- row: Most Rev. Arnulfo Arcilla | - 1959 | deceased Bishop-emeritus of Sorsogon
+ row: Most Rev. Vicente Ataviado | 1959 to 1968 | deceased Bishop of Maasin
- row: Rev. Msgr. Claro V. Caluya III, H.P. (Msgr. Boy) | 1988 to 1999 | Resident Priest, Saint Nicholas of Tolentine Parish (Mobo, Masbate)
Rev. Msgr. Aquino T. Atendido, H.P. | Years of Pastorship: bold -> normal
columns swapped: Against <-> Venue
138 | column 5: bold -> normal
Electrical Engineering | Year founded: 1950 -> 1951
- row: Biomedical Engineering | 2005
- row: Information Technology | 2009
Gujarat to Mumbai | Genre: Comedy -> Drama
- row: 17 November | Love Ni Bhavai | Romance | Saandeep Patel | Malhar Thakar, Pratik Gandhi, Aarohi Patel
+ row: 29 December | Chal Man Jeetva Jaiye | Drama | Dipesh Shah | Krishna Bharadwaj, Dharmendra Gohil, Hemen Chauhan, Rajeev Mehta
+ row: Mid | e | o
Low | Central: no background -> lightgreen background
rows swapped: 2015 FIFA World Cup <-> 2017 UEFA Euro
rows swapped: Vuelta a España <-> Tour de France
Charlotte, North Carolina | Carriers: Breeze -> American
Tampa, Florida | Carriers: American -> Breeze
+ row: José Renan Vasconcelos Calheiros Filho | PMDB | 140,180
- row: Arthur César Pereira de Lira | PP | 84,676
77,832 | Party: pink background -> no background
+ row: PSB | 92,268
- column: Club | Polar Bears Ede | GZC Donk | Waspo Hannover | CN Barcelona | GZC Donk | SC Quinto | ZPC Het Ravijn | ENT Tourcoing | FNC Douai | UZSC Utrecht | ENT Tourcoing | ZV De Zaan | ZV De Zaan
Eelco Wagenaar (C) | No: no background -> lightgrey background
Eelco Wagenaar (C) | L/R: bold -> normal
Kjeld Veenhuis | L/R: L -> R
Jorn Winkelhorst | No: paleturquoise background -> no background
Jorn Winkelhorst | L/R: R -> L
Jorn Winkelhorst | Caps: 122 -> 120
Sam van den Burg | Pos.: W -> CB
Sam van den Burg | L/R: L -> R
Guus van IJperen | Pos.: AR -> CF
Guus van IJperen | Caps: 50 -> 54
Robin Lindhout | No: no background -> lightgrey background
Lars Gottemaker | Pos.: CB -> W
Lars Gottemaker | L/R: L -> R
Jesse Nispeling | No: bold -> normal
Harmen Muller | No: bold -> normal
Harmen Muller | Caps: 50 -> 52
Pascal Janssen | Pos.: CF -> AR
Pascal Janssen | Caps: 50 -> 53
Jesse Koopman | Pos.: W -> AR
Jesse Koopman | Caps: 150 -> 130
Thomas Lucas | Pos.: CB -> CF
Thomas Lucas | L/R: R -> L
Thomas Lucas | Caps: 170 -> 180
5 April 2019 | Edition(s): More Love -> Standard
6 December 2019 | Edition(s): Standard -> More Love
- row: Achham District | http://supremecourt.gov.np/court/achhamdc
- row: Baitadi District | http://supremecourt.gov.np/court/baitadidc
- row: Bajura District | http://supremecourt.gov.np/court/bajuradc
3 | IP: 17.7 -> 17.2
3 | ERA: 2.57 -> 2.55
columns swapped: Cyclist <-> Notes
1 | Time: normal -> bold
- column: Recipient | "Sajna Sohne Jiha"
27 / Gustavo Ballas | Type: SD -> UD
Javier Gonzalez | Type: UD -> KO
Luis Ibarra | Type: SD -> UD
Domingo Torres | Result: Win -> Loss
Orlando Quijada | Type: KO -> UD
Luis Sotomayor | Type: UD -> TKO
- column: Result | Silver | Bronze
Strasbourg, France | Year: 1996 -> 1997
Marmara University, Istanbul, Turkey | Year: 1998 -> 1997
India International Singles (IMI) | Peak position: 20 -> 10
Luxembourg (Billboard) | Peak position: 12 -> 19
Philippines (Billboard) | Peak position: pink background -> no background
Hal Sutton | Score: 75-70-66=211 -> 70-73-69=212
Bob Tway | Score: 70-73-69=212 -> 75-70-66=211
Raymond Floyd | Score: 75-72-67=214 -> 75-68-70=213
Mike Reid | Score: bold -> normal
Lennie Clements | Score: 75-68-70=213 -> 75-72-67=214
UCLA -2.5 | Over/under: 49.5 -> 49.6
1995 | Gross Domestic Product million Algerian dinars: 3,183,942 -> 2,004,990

================================

BRIEF
Return every line of the material above verbatim, keeping the original order.

OUTPUT
- row: Most Rev. Arnulfo Arcilla | - 1959 | deceased Bishop-emeritus of Sorsogon
+ row: Most Rev. Vicente Ataviado | 1959 to 1968 | deceased Bishop of Maasin
- row: Rev. Msgr. Claro V. Caluya III, H.P. (Msgr. Boy) | 1988 to 1999 | Resident Priest, Saint Nicholas of Tolentine Parish (Mobo, Masbate)
Rev. Msgr. Aquino T. Atendido, H.P. | Years of Pastorship: bold -> normal
columns swapped: Against <-> Venue
138 | column 5: bold -> normal
Electrical Engineering | Year founded: 1950 -> 1951
- row: Biomedical Engineering | 2005
- row: Information Technology | 2009
Gujarat to Mumbai | Genre: Comedy -> Drama
- row: 17 November | Love Ni Bhavai | Romance | Saandeep Patel | Malhar Thakar, Pratik Gandhi, Aarohi Patel
+ row: 29 December | Chal Man Jeetva Jaiye | Drama | Dipesh Shah | Krishna Bharadwaj, Dharmendra Gohil, Hemen Chauhan, Rajeev Mehta
+ row: Mid | e | o
Low | Central: no background -> lightgreen background
rows swapped: 2015 FIFA World Cup <-> 2017 UEFA Euro
rows swapped: Vuelta a España <-> Tour de France
Charlotte, North Carolina | Carriers: Breeze -> American
Tampa, Florida | Carriers: American -> Breeze
+ row: José Renan Vasconcelos Calheiros Filho | PMDB | 140,180
- row: Arthur César Pereira de Lira | PP | 84,676
77,832 | Party: pink background -> no background
+ row: PSB | 92,268
- column: Club | Polar Bears Ede | GZC Donk | Waspo Hannover | CN Barcelona | GZC Donk | SC Quinto | ZPC Het Ravijn | ENT Tourcoing | FNC Douai | UZSC Utrecht | ENT Tourcoing | ZV De Zaan | ZV De Zaan
Eelco Wagenaar (C) | No: no background -> lightgrey background
Eelco Wagenaar (C) | L/R: bold -> normal
Kjeld Veenhuis | L/R: L -> R
Jorn Winkelhorst | No: paleturquoise background -> no background
Jorn Winkelhorst | L/R: R -> L
Jorn Winkelhorst | Caps: 122 -> 120
Sam van den Burg | Pos.: W -> CB
Sam van den Burg | L/R: L -> R
Guus van IJperen | Pos.: AR -> CF
Guus van IJperen | Caps: 50 -> 54
Robin Lindhout | No: no background -> lightgrey background
Lars Gottemaker | Pos.: CB -> W
Lars Gottemaker | L/R: L -> R
Jesse Nispeling | No: bold -> normal
Harmen Muller | No: bold -> normal
Harmen Muller | Caps: 50 -> 52
Pascal Janssen | Pos.: CF -> AR
Pascal Janssen | Caps: 50 -> 53
Jesse Koopman | Pos.: W -> AR
Jesse Koopman | Caps: 150 -> 130
Thomas Lucas | Pos.: CB -> CF
Thomas Lucas | L/R: R -> L
Thomas Lucas | Caps: 170 -> 180
5 April 2019 | Edition(s): More Love -> Standard
6 December 2019 | Edition(s): Standard -> More Love
- row: Achham District | http://supremecourt.gov.np/court/achhamdc
- row: Baitadi District | http://supremecourt.gov.np/court/baitadidc
- row: Bajura District | http://supremecourt.gov.np/court/bajuradc
3 | IP: 17.7 -> 17.2
3 | ERA: 2.57 -> 2.55
columns swapped: Cyclist <-> Notes
1 | Time: normal -> bold
- column: Recipient | "Sajna Sohne Jiha"
27 / Gustavo Ballas | Type: SD -> UD
Javier Gonzalez | Type: UD -> KO
Luis Ibarra | Type: SD -> UD
Domingo Torres | Result: Win -> Loss
Orlando Quijada | Type: KO -> UD
Luis Sotomayor | Type: UD -> TKO
- column: Result | Silver | Bronze
Strasbourg, France | Year: 1996 -> 1997
Marmara University, Istanbul, Turkey | Year: 1998 -> 1997
India International Singles (IMI) | Peak position: 20 -> 10
Luxembourg (Billboard) | Peak position: 12 -> 19
Philippines (Billboard) | Peak position: pink background -> no background
Hal Sutton | Score: 75-70-66=211 -> 70-73-69=212
Bob Tway | Score: 70-73-69=212 -> 75-70-66=211
Raymond Floyd | Score: 75-72-67=214 -> 75-68-70=213
Mike Reid | Score: bold -> normal
Lennie Clements | Score: 75-68-70=213 -> 75-72-67=214
UCLA -2.5 | Over/under: 49.5 -> 49.6
1995 | Gross Domestic Product million Algerian dinars: 3,183,942 -> 2,004,990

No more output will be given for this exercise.